Mayor Michael R. Bloomberg, speaking Monday as Occupy Wall Street protesters celebrated the passage of a month encamped in Zuccotti Park, said he was trying to strike a balance between protecting protesters’ right to free speech and the needs of Lower Manhattan residents.
“The Constitution doesn’t protect tents,” he said at a news conference in Queens. “It protects speech and assembly.”
Hmm. I wonder if it protects umbrellas? Which are, after all, a lot like small, short tents without bottoms.
The mayor expressed concern that those exercising a “right to be silent” might be getting drowned out amid the din of the protests.

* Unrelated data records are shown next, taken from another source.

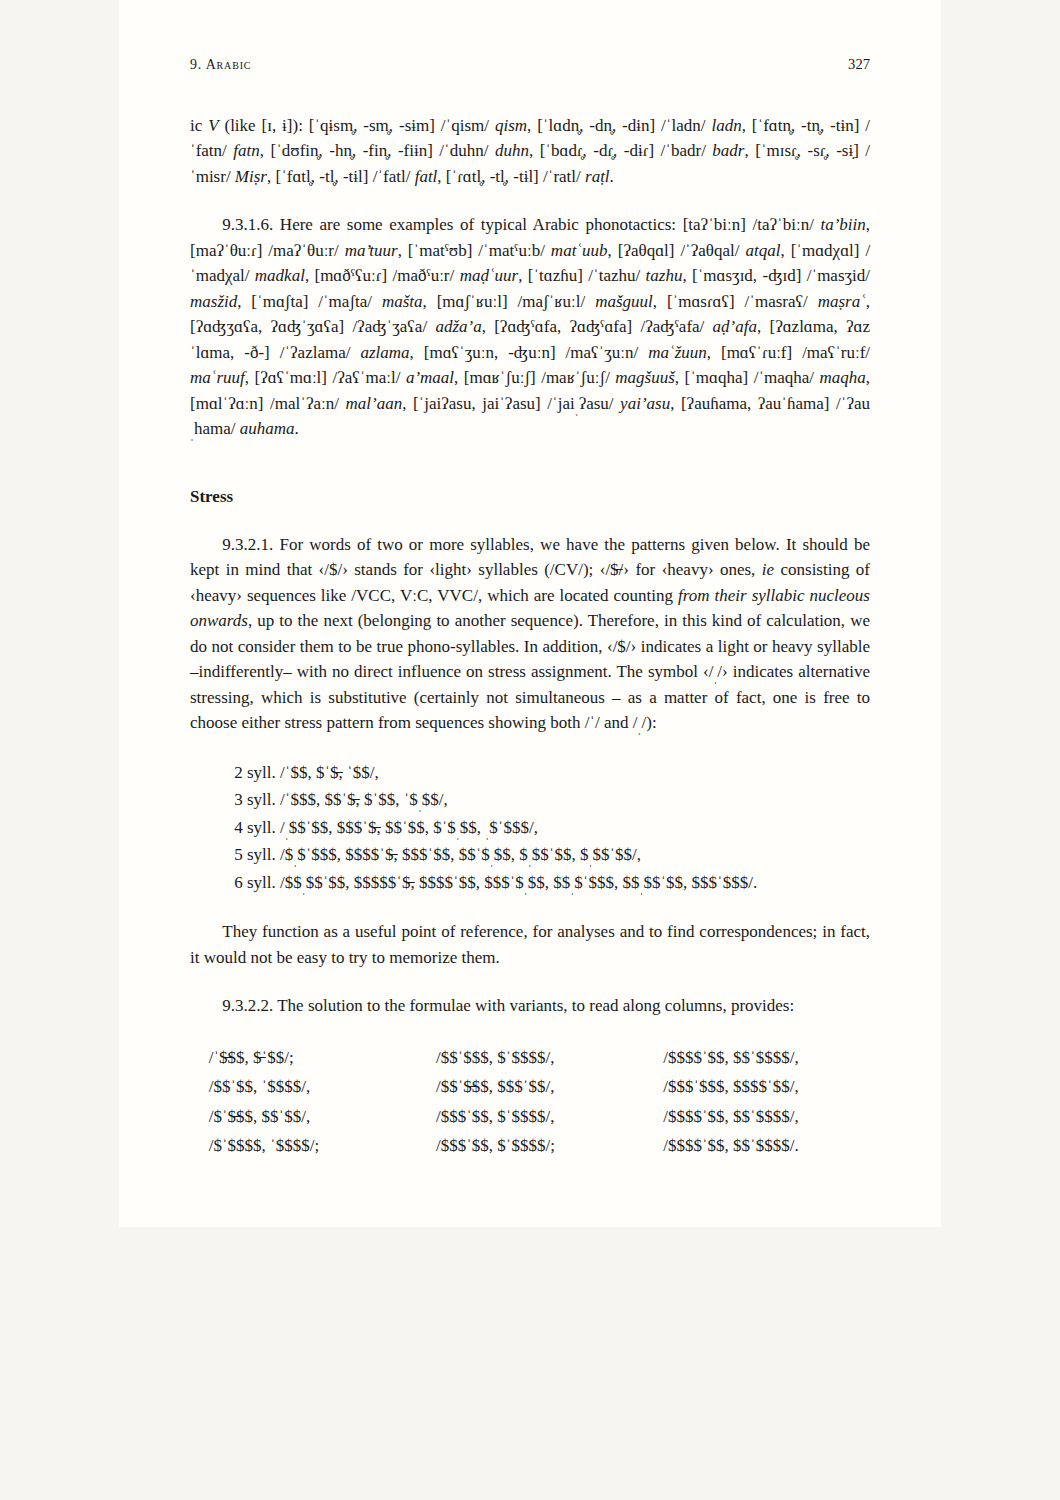9. Arabic 327
ic V (like [ɪ, ɨ]): [ˈqɨsm̥, -sm̥, -sɨm] /ˈqism/ qism, [ˈlɑdn̥, -dn̥, -dɨn] /ˈladn/ ladn, [ˈfɑtn̥, -tn̥, -tɨn] /ˈfatn/ fatn, [ˈdʊfin̥, -hn̥, -fin̥, -fiɨn] /ˈduhn/ duhn, [ˈbɑdɾ̥, -dɾ̥, -dɨɾ] /ˈbadr/ badr, [ˈmɪsɾ̥, -sɾ̥, -sɨ̣] /ˈmisr/ Miṣr, [ˈfɑtl̥, -tl̥, -tɨl] /ˈfatl/ fatl, [ˈɾɑtl̥, -tl̥, -tɨl] /ˈratl/ raṭl.
9.3.1.6. Here are some examples of typical Arabic phonotactics: [taʔˈbiːn] /taʔˈbiːn/ ta’biin, [maʔˈθuːɾ] /maʔˈθuːr/ ma’tuur, [ˈmatˤʊb] /ˈmatˤuːb/ matʿuub, [ʔaθqɑl] /ˈʔaθqal/ atqal, [ˈmɑdχɑl] /ˈmadχal/ madkal, [mɑðˤʕuːɾ] /maðˤuːr/ maḍʿuur, [ˈtɑzɦu] /ˈtazhu/ tazhu, [ˈmɑsʒɪd, -ʤɪd] /ˈmasʒid/ masžid, [ˈmɑʃta] /ˈmaʃta/ mašta, [mɑʃˈʁuːl] /maʃˈʁuːl/ mašguul, [ˈmɑsɾɑʕ] /ˈmasraʕ/ maṣraʿ, [ʔɑʤʒɑʕa, ʔɑʤˈʒɑʕa] /ʔaʤˈʒaʕa/ adža’a, [ʔɑʤˤɑfa, ʔɑʤˤɑfa] /ʔaʤˤafa/ aḍ’afa, [ʔɑzlɑma, ʔɑzˈlɑma, -ð-] /ˈʔazlama/ azlama, [mɑʕˈʒuːn, -ʤuːn] /maʕˈʒuːn/ maʿžuun, [mɑʕˈɾuːf] /maʕˈruːf/ maʿruuf, [ʔɑʕˈmɑːl] /ʔaʕˈmaːl/ a’maal, [mɑʁˈʃuːʃ] /maʁˈʃuːʃ/ magšuuš, [ˈmɑqha] /ˈmaqha/ maqha, [mɑlˈʔɑːn] /malˈʔaːn/ mal’aan, [ˈjaiʔasu, jaiˈʔasu] /ˈjaiˌʔasu/ yai’asu, [ʔauɦama, ʔauˈɦama] /ˈʔauˌhama/ auhama.
Stress
9.3.2.1. For words of two or more syllables, we have the patterns given below. It should be kept in mind that ‹/$/› stands for ‹light› syllables (/CV/); ‹/$̶/› for ‹heavy› ones, ie consisting of ‹heavy› sequences like /VCC, VːC, VVC/, which are located counting from their syllabic nucleous onwards, up to the next (belonging to another sequence). Therefore, in this kind of calculation, we do not consider them to be true phono-syllables. In addition, ‹/$/› indicates a light or heavy syllable –indifferently– with no direct influence on stress assignment. The symbol ‹/ˌ/› indicates alternative stressing, which is substitutive (certainly not simultaneous – as a matter of fact, one is free to choose either stress pattern from sequences showing both /ˈ/ and /ˌ/):
2 syll. /ˈ$$, $ˈ$̶, ˈ$$/,
3 syll. /ˈ$$$, $$ˈ$̶, $ˈ$$, ˈ$ˌ$$/,
4 syll. /ˌ$$ˈ$$, $$$ˈ$̶, $$ˈ$$, $ˈ$ˌ$$, ˌ$ˈ$$$/,
5 syll. /$ˌ$ˈ$$$, $$$$ˈ$̶, $$$ˈ$$, $$ˈ$ˌ$$, $ˌ$$ˈ$$, $ˌ$$ˈ$$/,
6 syll. /$$ˌ$$ˈ$$, $$$$$ˈ$̶, $$$$ˈ$$, $$$ˈ$ˌ$$, $$ˌ$ˈ$$$, $$ˌ$$ˈ$$, $$$ˈ$$$/.
They function as a useful point of reference, for analyses and to find correspondences; in fact, it would not be easy to try to memorize them.
9.3.2.2. The solution to the formulae with variants, to read along columns, provides:
/ˈ$̶$$, $̶ˈ$$/;/$$ˈ$$$, $ˈ$$$$/,/$$$$ˈ$$, $$ˈ$$$$/, /$$ˈ$$, ˈ$$$$/,/$$ˈ$̶$$, $$$ˈ$$/,/$$$ˈ$$$, $$$$ˈ$$/, /$ˈ$̶$$, $$ˈ$$/,/$$$ˈ$$, $ˈ$$$$/,/$$$$ˈ$$, $$ˈ$$$$/, /$ˈ$$$$, ˈ$$$$/;/$$$ˈ$$, $ˈ$$$$/;/$$$$ˈ$$, $$ˈ$$$$/.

“We can’t have a place where only one point of view is allowed,” he said. “There are places where I think it’s appropriate to express yourself, and there are other places that are appropriate to set up Tent City. They don’t necessarily have to be one and the same.”
Chris Hedges, plainly stating why “liberal” has become a dirty word not only to right-wingers but to many thinkers and activists on the left:
Tinkering with the corporate state will not work. We will either be plunged into neo-feudalism and environmental catastrophe or we will wrest power from corporate hands. This radical message, one that demands a reversal of the corporate coup, is one the power elite, including the liberal class, is desperately trying to thwart.